Newborn babies have it. Gray squirrels and naked mole rats have it. It is called brown adipose tissue, or brown fat. Unlike white fat, which simply stores calories, brown fat burns energy and produces heat. It helps newborns—who cannot shiver—warm their bodies when they are cold. It also helps small animals avoid hypothermia and survive frigid winters.
Scientists used to think that adult humans do not have brown fat. “As you get bigger your surface-to-volume ratio changes,” said biologist John R. Speakman, a professor at the Chinese Academy of Sciences in China and the University of Aberdeen in Scotland. “So, your need for heat decreases the bigger you become.”
But in 2009, researchers discovered that adult humans have some of it too. Soon after, another study found more brown fat in lean adults than in those who are obese.

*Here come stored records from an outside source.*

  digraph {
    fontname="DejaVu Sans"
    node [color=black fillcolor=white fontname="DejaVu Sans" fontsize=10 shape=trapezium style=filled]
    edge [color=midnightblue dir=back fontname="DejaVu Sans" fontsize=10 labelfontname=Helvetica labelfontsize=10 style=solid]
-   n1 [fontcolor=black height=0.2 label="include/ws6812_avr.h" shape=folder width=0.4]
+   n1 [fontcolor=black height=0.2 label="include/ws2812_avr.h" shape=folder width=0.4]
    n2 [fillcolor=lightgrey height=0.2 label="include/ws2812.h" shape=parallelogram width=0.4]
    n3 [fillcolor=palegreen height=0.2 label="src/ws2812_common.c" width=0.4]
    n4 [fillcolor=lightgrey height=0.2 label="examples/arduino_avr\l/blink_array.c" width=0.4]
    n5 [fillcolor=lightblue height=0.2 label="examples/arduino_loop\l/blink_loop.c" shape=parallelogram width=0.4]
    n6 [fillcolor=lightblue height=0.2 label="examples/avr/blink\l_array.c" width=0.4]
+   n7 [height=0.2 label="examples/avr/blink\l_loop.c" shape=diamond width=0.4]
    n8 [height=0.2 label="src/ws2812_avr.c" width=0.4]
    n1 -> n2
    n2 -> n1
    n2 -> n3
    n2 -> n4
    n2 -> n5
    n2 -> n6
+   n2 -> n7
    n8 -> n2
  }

The idea that adult humans have fat cells that can burn energy when exposed to cold temperatures fascinated scientists, particularly those in obesity research. Could humans someday just pop a pill to activate this brown fat and lose weight?

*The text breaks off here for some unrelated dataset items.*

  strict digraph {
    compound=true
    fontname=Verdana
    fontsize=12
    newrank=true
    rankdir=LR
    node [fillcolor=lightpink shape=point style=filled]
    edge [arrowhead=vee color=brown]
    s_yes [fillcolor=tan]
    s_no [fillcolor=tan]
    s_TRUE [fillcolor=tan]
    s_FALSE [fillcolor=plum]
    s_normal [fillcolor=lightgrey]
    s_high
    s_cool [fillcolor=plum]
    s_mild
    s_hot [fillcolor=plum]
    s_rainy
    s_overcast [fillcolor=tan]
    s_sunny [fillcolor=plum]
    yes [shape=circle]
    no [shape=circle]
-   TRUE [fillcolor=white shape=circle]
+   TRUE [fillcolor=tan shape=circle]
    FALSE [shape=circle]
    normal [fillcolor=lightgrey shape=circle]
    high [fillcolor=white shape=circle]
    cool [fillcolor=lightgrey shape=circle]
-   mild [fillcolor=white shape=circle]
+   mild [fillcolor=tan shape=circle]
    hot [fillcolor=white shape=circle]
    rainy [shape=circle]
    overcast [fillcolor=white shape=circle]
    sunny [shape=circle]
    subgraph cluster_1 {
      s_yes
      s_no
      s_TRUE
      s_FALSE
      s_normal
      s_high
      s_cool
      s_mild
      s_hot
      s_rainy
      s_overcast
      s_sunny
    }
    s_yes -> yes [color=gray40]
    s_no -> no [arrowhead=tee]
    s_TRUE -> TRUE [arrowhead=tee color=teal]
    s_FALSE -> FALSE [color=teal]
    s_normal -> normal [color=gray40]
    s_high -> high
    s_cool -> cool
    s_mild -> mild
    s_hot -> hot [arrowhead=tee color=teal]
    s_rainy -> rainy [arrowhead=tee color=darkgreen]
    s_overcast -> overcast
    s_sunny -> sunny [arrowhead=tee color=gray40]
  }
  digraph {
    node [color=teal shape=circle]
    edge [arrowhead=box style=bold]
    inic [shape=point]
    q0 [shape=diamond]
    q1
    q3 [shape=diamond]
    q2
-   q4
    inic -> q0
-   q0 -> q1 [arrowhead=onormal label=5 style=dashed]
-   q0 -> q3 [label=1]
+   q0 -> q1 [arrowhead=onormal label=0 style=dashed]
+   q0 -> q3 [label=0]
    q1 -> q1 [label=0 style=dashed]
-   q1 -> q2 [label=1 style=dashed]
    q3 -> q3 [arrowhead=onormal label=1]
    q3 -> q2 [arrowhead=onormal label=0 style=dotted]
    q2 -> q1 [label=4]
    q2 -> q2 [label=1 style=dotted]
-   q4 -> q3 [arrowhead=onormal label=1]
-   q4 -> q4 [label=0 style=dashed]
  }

“That’s kind of the dream,” said Speakman, who has been studying obesity for 20 years. It could be a dream for the United States, where more than one third of the population is obese and where one in eleven people have obesity-related type 2 diabetes.
“The United States is only ninth in the world for obesity,” Speakman said. “But it’s the biggest country that’s high on the list. Other countries that rank higher are mostly small countries. America is the first country that’s got millions and millions of obese people and therefore it’s a massive health issue.”